◆ Your goal
Nothing outside the stretch is wanted. Repeat exactly the lines of the listing below from the one that contains "Cr Elliott left the meeting at 10.49am" through the one that contains "WHEREAS, the entity", both ends included.
------------------------------------------------------------------------
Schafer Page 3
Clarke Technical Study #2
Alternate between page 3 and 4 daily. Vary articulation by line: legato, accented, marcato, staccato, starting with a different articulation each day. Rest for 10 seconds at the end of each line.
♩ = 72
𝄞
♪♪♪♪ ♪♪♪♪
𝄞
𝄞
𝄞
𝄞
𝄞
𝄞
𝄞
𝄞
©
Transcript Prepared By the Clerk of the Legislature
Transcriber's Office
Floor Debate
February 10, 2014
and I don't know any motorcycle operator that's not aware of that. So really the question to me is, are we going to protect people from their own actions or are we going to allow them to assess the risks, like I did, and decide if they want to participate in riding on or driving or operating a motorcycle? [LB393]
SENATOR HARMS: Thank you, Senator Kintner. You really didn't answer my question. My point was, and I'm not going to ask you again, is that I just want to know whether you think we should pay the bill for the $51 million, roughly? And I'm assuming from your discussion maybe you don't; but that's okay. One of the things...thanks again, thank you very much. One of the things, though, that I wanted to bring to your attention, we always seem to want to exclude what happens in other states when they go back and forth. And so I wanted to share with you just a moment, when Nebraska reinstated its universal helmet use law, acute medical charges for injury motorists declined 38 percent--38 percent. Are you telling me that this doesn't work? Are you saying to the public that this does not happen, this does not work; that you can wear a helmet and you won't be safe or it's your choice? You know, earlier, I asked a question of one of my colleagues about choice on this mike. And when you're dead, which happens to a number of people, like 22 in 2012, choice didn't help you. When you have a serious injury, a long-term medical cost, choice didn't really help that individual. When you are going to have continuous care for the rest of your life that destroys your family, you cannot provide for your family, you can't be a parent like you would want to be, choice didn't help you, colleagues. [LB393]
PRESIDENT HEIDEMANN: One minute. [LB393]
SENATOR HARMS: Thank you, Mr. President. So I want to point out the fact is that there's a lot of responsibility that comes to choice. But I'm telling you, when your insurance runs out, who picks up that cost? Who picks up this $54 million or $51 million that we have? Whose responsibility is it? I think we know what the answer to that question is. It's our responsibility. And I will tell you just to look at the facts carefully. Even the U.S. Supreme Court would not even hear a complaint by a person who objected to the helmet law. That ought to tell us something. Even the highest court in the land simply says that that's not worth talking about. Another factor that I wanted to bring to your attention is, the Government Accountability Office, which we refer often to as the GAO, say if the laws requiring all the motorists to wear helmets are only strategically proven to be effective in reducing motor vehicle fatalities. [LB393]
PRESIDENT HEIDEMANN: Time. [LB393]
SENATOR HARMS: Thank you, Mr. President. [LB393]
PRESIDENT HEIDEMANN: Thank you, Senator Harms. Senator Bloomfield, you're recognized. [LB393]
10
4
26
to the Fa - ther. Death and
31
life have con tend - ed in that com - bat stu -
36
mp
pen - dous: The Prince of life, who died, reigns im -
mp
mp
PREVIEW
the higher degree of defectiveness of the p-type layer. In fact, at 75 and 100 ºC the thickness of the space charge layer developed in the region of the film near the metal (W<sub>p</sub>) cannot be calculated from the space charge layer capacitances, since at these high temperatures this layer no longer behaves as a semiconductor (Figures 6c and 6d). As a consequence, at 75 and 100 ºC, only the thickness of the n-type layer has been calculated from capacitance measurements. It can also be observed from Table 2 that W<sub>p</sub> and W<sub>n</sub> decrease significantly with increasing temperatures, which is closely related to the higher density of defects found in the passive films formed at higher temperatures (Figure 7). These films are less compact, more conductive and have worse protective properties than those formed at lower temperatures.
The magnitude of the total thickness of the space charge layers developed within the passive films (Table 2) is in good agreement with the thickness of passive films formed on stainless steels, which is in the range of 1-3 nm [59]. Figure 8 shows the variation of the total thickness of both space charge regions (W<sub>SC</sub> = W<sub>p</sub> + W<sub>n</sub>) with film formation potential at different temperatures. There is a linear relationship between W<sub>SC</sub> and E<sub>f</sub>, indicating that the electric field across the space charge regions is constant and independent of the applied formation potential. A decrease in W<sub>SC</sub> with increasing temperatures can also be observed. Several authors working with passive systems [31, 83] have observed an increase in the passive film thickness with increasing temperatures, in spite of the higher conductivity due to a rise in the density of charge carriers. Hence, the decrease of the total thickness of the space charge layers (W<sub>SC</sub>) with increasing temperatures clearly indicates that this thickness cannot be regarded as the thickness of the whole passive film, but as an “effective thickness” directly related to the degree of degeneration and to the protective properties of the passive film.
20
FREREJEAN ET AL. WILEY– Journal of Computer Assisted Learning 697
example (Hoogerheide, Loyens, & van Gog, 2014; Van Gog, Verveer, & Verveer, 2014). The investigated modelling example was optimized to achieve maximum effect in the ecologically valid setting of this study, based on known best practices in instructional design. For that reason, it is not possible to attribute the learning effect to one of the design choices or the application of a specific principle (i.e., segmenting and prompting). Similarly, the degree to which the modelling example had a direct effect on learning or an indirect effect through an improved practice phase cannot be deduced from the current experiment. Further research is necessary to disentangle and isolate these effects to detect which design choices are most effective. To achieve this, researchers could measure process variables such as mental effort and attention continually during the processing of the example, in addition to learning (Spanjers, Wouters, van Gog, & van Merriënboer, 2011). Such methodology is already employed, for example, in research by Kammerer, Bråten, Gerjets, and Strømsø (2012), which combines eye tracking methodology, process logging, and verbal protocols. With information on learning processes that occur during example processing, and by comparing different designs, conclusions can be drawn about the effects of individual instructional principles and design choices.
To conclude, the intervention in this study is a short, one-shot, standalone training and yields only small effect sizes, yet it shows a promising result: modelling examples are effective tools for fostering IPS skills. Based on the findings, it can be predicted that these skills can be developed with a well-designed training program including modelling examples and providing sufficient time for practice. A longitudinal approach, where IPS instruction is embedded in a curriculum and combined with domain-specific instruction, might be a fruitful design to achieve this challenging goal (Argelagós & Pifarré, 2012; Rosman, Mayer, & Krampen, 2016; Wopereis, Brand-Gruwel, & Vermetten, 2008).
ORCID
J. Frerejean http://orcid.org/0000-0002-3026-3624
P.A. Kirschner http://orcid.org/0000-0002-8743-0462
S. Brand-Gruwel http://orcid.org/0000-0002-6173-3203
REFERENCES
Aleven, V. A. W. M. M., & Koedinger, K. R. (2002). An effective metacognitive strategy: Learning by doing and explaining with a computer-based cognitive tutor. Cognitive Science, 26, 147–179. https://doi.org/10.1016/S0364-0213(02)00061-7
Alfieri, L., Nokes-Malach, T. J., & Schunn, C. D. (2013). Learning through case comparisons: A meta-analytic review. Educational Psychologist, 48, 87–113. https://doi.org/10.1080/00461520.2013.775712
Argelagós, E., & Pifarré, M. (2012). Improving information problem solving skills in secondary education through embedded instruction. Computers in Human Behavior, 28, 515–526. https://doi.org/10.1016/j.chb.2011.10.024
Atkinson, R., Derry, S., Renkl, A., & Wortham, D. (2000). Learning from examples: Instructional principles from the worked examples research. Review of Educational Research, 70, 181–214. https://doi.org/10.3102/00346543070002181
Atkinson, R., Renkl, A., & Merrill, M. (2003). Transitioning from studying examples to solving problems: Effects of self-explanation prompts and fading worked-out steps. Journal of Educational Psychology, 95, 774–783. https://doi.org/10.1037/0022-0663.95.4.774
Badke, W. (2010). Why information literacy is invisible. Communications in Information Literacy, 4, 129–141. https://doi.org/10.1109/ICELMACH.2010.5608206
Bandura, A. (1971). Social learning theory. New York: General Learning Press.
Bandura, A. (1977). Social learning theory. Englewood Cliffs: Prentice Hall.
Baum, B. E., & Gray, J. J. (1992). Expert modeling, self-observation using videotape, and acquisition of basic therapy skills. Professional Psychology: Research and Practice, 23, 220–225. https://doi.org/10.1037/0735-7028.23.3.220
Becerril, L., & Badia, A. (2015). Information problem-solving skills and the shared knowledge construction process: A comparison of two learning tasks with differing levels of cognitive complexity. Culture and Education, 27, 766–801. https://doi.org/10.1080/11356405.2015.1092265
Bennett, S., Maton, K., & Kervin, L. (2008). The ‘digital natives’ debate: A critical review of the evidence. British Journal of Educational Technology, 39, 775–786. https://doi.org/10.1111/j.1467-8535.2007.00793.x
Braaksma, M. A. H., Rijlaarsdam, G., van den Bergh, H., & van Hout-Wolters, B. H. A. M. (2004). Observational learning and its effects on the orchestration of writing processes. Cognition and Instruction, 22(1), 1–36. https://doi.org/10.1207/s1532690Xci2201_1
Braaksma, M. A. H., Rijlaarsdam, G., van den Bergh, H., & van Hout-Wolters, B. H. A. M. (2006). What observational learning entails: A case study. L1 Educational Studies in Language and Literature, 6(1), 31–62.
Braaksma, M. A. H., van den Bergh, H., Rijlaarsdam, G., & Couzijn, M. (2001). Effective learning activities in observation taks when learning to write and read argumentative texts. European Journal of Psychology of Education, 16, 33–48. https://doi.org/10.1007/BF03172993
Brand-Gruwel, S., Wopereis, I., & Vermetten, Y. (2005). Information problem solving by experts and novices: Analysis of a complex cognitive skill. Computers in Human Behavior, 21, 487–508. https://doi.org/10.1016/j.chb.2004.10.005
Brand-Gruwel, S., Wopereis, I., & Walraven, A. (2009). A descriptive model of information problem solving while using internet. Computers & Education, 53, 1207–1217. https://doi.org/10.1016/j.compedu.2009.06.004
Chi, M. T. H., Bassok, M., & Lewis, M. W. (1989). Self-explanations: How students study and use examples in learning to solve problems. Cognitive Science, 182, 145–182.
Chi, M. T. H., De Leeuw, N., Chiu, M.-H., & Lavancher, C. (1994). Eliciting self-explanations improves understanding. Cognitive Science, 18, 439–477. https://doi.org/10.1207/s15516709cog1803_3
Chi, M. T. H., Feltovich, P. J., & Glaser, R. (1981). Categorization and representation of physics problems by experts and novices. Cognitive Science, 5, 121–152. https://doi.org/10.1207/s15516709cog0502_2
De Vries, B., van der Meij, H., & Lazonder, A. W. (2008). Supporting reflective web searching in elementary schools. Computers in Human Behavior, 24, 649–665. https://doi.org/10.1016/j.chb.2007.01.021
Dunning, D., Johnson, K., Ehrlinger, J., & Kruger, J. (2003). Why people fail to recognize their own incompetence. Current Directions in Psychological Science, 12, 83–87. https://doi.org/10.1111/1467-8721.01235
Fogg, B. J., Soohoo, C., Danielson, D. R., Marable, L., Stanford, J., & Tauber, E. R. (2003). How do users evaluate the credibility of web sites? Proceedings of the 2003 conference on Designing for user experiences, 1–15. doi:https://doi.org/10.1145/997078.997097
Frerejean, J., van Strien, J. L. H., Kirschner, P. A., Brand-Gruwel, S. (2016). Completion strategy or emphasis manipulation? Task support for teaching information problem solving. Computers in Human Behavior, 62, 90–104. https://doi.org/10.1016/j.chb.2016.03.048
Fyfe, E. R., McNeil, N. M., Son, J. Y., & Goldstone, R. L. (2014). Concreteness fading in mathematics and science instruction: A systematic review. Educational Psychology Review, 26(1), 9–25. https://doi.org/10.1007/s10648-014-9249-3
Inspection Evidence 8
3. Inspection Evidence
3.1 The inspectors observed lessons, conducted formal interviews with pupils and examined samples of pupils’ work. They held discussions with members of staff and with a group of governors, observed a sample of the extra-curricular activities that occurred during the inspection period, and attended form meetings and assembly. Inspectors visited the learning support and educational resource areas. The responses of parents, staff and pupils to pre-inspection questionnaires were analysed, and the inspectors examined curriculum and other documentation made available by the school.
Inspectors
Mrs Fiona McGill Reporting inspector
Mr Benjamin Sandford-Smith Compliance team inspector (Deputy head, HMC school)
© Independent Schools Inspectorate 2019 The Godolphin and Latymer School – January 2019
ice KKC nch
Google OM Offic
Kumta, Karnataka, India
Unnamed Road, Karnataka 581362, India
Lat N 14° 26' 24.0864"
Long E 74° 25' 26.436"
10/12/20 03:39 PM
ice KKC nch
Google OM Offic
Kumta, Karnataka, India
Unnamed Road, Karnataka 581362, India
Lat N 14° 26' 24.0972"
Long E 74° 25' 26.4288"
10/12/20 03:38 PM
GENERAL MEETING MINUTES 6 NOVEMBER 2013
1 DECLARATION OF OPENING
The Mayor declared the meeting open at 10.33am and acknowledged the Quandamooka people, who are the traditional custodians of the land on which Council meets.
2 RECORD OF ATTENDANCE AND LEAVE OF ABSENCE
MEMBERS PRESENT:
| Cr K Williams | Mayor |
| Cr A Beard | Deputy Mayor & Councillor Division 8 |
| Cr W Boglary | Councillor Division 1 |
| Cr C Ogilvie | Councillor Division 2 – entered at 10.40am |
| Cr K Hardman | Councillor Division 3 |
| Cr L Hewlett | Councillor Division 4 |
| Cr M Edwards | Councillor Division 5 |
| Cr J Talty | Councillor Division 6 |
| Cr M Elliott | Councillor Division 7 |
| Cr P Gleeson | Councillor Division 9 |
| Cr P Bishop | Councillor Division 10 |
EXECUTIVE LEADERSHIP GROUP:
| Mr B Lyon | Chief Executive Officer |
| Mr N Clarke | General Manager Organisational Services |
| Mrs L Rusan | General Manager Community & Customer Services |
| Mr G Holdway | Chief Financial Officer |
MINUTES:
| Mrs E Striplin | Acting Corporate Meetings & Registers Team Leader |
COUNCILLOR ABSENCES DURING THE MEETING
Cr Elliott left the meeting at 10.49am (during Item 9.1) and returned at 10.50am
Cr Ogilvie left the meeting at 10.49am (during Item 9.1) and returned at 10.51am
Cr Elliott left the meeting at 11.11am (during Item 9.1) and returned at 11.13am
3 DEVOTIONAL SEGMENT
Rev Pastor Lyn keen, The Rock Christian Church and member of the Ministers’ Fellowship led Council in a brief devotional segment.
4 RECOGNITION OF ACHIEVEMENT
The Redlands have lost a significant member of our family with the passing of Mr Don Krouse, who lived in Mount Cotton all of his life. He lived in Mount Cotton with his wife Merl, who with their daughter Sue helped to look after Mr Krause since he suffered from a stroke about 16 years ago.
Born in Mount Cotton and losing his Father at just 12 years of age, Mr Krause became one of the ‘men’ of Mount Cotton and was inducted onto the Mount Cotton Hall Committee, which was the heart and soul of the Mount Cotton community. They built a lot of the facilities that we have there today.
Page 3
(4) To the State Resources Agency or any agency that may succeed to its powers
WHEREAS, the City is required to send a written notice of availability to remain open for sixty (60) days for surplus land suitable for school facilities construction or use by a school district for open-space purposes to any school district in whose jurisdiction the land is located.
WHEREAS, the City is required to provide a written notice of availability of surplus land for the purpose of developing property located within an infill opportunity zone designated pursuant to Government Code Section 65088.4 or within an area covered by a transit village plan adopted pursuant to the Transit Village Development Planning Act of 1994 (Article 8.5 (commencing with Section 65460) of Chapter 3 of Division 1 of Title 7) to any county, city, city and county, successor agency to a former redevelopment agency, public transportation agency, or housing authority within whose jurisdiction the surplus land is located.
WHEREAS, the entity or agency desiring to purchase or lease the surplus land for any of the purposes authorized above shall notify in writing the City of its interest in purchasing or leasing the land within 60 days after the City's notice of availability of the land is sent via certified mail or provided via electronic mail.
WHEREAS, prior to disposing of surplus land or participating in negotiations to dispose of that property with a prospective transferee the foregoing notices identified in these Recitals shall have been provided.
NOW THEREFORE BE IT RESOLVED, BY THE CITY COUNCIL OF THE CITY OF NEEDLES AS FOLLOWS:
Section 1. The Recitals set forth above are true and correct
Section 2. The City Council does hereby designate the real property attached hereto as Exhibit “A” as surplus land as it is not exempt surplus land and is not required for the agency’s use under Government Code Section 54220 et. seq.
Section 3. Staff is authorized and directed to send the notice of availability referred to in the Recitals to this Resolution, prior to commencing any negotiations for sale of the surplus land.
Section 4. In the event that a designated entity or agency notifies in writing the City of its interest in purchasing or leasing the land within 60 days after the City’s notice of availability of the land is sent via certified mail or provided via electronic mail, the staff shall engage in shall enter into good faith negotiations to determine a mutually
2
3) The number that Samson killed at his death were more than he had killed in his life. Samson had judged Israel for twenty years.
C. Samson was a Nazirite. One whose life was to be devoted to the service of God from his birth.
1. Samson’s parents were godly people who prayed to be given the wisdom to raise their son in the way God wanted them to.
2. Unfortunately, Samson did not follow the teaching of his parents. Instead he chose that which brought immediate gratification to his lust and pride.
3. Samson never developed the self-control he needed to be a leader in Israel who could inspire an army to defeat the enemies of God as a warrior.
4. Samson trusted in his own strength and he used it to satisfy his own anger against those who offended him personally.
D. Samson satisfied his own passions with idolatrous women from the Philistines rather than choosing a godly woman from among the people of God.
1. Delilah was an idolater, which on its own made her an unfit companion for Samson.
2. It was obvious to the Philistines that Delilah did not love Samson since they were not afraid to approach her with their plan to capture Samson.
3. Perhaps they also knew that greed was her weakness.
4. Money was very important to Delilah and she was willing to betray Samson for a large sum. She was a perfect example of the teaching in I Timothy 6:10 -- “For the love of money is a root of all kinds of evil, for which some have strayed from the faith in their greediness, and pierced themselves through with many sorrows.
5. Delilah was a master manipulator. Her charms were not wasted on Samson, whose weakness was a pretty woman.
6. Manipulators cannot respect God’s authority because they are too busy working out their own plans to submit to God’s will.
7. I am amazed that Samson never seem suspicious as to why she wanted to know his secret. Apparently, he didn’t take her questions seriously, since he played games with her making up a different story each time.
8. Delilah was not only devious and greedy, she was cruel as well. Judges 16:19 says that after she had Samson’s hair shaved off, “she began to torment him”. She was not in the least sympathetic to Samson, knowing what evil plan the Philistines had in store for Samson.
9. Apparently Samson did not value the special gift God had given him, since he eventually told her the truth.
------------------------------------------------------------------------
◆ Reply
Cr Elliott left the meeting at 10.49am (during Item 9.1) and returned at 10.50am
Cr Ogilvie left the meeting at 10.49am (during Item 9.1) and returned at 10.51am
Cr Elliott left the meeting at 11.11am (during Item 9.1) and returned at 11.13am
3 DEVOTIONAL SEGMENT
Rev Pastor Lyn keen, The Rock Christian Church and member of the Ministers’ Fellowship led Council in a brief devotional segment.
4 RECOGNITION OF ACHIEVEMENT
The Redlands have lost a significant member of our family with the passing of Mr Don Krouse, who lived in Mount Cotton all of his life. He lived in Mount Cotton with his wife Merl, who with their daughter Sue helped to look after Mr Krause since he suffered from a stroke about 16 years ago.
Born in Mount Cotton and losing his Father at just 12 years of age, Mr Krause became one of the ‘men’ of Mount Cotton and was inducted onto the Mount Cotton Hall Committee, which was the heart and soul of the Mount Cotton community. They built a lot of the facilities that we have there today.
Page 3
(4) To the State Resources Agency or any agency that may succeed to its powers
WHEREAS, the City is required to send a written notice of availability to remain open for sixty (60) days for surplus land suitable for school facilities construction or use by a school district for open-space purposes to any school district in whose jurisdiction the land is located.
WHEREAS, the City is required to provide a written notice of availability of surplus land for the purpose of developing property located within an infill opportunity zone designated pursuant to Government Code Section 65088.4 or within an area covered by a transit village plan adopted pursuant to the Transit Village Development Planning Act of 1994 (Article 8.5 (commencing with Section 65460) of Chapter 3 of Division 1 of Title 7) to any county, city, city and county, successor agency to a former redevelopment agency, public transportation agency, or housing authority within whose jurisdiction the surplus land is located.
WHEREAS, the entity or agency desiring to purchase or lease the surplus land for any of the purposes authorized above shall notify in writing the City of its interest in purchasing or leasing the land within 60 days after the City's notice of availability of the land is sent via certified mail or provided via electronic mail.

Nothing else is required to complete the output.